The records START

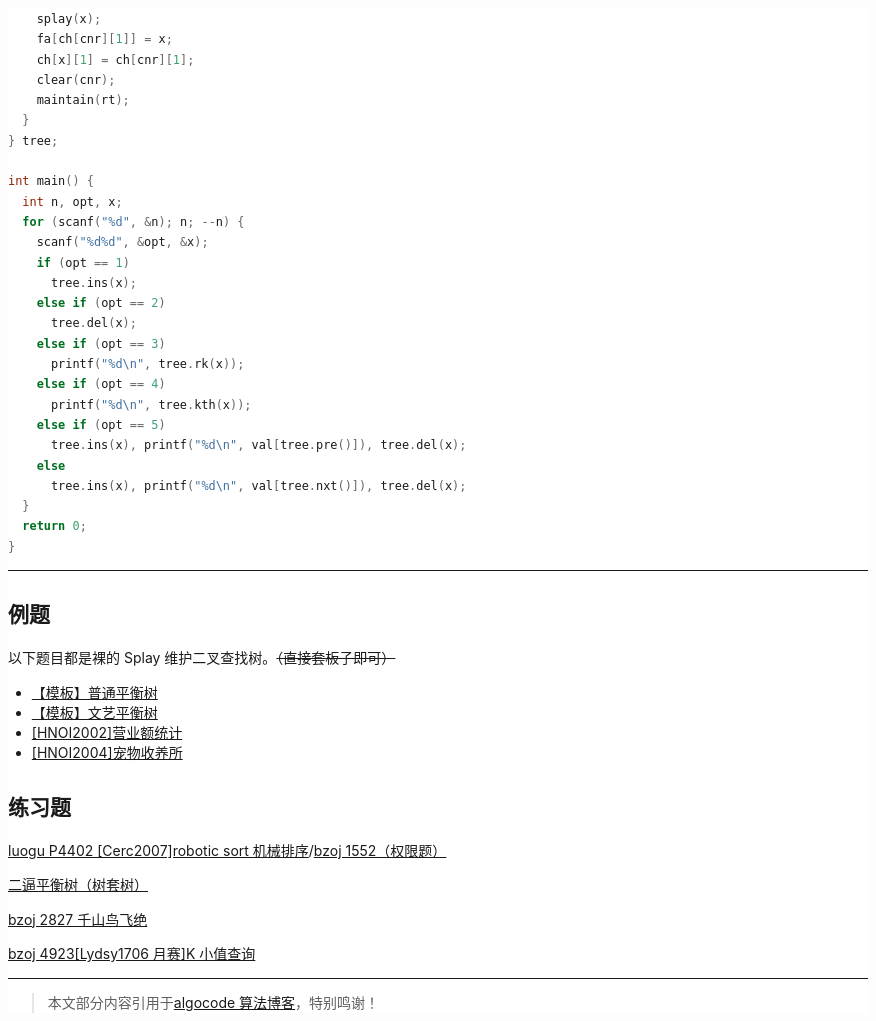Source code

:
 ```cpp
    splay(x);
    fa[ch[cnr][1]] = x;
    ch[x][1] = ch[cnr][1];
    clear(cnr);
    maintain(rt);
  }
} tree;

int main() {
  int n, opt, x;
  for (scanf("%d", &n); n; --n) {
    scanf("%d%d", &opt, &x);
    if (opt == 1)
      tree.ins(x);
    else if (opt == 2)
      tree.del(x);
    else if (opt == 3)
      printf("%d\n", tree.rk(x));
    else if (opt == 4)
      printf("%d\n", tree.kth(x));
    else if (opt == 5)
      tree.ins(x), printf("%d\n", val[tree.pre()]), tree.del(x);
    else
      tree.ins(x), printf("%d\n", val[tree.nxt()]), tree.del(x);
  }
  return 0;
}
```

* * *

## 例题

以下题目都是裸的 $\text{Splay}$ 维护二叉查找树。~~（直接套板子即可）~~

-   [【模板】普通平衡树](https://loj.ac/problem/104)
-   [【模板】文艺平衡树](https://loj.ac/problem/105)
-   [\[HNOI2002\]营业额统计](https://www.lydsy.com/JudgeOnline/problem.php?id=1588)
-   [\[HNOI2004\]宠物收养所](https://www.lydsy.com/JudgeOnline/problem.php?id=1208)

## 练习题

[luogu P4402 \[Cerc2007\]robotic sort 机械排序](https://www.luogu.org/problemnew/show/P4402)/[bzoj 1552（权限题）](https://www.lydsy.com/JudgeOnline/problem.php?id=1552)

[二逼平衡树（树套树）](https://loj.ac/problem/106)

[bzoj 2827 千山鸟飞绝](https://www.lydsy.com/JudgeOnline/problem.php?id=2827)

[bzoj 4923\[Lydsy1706 月赛\]K 小值查询](https://www.lydsy.com/JudgeOnline/problem.php?id=4923)

* * *

> 本文部分内容引用于[algocode 算法博客](https://algocode.net)，特别鸣谢！
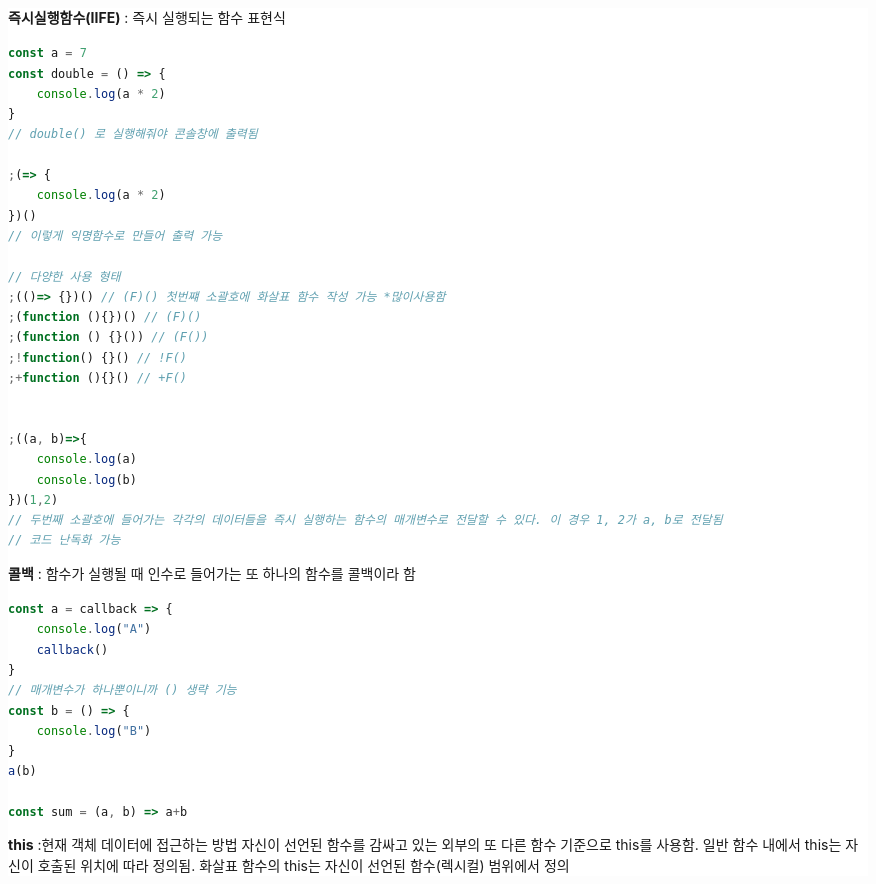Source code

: **즉시실행함수(IIFE)**
: 즉시 실행되는 함수 표현식
```javascript
const a = 7
const double = () => {
    console.log(a * 2)
}
// double() 로 실행해줘야 콘솔창에 출력됨

;(=> {
    console.log(a * 2)
})()
// 이렇게 익명함수로 만들어 출력 가능

// 다양한 사용 형태 
;(()=> {})() // (F)() 첫번쨰 소괄호에 화살표 함수 작성 가능 *많이사용함
;(function (){})() // (F)()
;(function () {}()) // (F())
;!function() {}() // !F()
;+function (){}() // +F()


;((a, b)=>{
    console.log(a)
    console.log(b)
})(1,2)
// 두번째 소괄호에 들어가는 각각의 데이터들을 즉시 실행하는 함수의 매개변수로 전달할 수 있다. 이 경우 1, 2가 a, b로 전달됨
// 코드 난독화 가능
```

**콜백**
: 함수가 실행될 때 인수로 들어가는 또 하나의 함수를 콜백이라 함
```javascript
const a = callback => {
    console.log("A")
    callback()
}
// 매개변수가 하나뿐이니까 () 생략 기능
const b = () => {
    console.log("B")
}
a(b)

const sum = (a, b) => a+b

```

**this**
:현재 객체 데이터에 접근하는 방법
자신이 선언된 함수를 감싸고 있는 외부의 또 다른 함수 기준으로 this를 사용함.
일반 함수 내에서 this는 자신이 호출된 위치에 따라 정의됨.
화살표 함수의 this는 자신이 선언된 함수(렉시컬) 범위에서 정의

The records END

● **Task to carry out**
Give the number of lines in the entries above that include the word "const", and nothing more.

● **Answer to this exercise**
5